Exercise objective >>
Lay out every line of text in the records as a numbered list, skipping blank lines. Leave the pictures out of your answer.

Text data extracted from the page
****

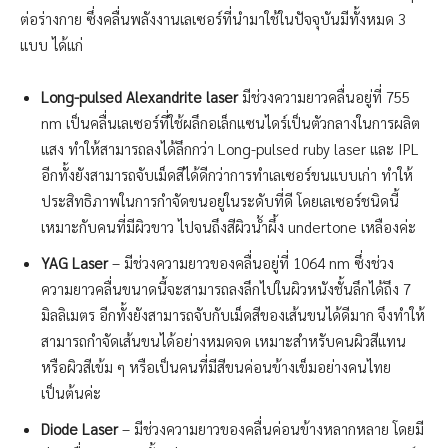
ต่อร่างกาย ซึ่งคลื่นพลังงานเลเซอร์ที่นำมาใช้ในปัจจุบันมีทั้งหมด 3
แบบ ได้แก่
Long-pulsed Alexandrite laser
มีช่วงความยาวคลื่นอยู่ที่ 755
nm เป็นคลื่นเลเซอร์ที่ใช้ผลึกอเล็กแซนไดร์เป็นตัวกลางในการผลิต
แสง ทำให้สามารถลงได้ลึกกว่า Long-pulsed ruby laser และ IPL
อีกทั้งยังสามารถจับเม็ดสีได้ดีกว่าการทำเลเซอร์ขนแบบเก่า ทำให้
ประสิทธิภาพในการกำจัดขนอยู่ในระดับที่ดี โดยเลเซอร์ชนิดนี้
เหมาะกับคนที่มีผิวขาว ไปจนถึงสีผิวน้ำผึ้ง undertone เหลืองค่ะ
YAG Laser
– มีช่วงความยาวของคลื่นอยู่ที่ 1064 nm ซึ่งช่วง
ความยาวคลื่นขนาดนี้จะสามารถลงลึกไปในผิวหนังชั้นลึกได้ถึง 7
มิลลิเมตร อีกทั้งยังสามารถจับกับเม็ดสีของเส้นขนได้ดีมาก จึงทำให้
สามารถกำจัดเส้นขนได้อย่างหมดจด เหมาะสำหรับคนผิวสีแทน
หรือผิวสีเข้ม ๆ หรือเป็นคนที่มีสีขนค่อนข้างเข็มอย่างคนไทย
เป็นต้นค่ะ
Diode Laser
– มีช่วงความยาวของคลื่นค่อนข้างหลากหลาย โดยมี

****

Your solution >>
1. ต่อร่างกาย ซึ่งคลื่นพลังงานเลเซอร์ที่นำมาใช้ในปัจจุบันมีทั้งหมด 3
2. แบบ ได้แก่
3. Long-pulsed Alexandrite laser
4. มีช่วงความยาวคลื่นอยู่ที่ 755
5. nm เป็นคลื่นเลเซอร์ที่ใช้ผลึกอเล็กแซนไดร์เป็นตัวกลางในการผลิต
6. แสง ทำให้สามารถลงได้ลึกกว่า Long-pulsed ruby laser และ IPL
7. อีกทั้งยังสามารถจับเม็ดสีได้ดีกว่าการทำเลเซอร์ขนแบบเก่า ทำให้
8. ประสิทธิภาพในการกำจัดขนอยู่ในระดับที่ดี โดยเลเซอร์ชนิดนี้
9. เหมาะกับคนที่มีผิวขาว ไปจนถึงสีผิวน้ำผึ้ง undertone เหลืองค่ะ
10. YAG Laser
11. – มีช่วงความยาวของคลื่นอยู่ที่ 1064 nm ซึ่งช่วง
12. ความยาวคลื่นขนาดนี้จะสามารถลงลึกไปในผิวหนังชั้นลึกได้ถึง 7
13. มิลลิเมตร อีกทั้งยังสามารถจับกับเม็ดสีของเส้นขนได้ดีมาก จึงทำให้
14. สามารถกำจัดเส้นขนได้อย่างหมดจด เหมาะสำหรับคนผิวสีแทน
15. หรือผิวสีเข้ม ๆ หรือเป็นคนที่มีสีขนค่อนข้างเข็มอย่างคนไทย
16. เป็นต้นค่ะ
17. Diode Laser
18. – มีช่วงความยาวของคลื่นค่อนข้างหลากหลาย โดยมี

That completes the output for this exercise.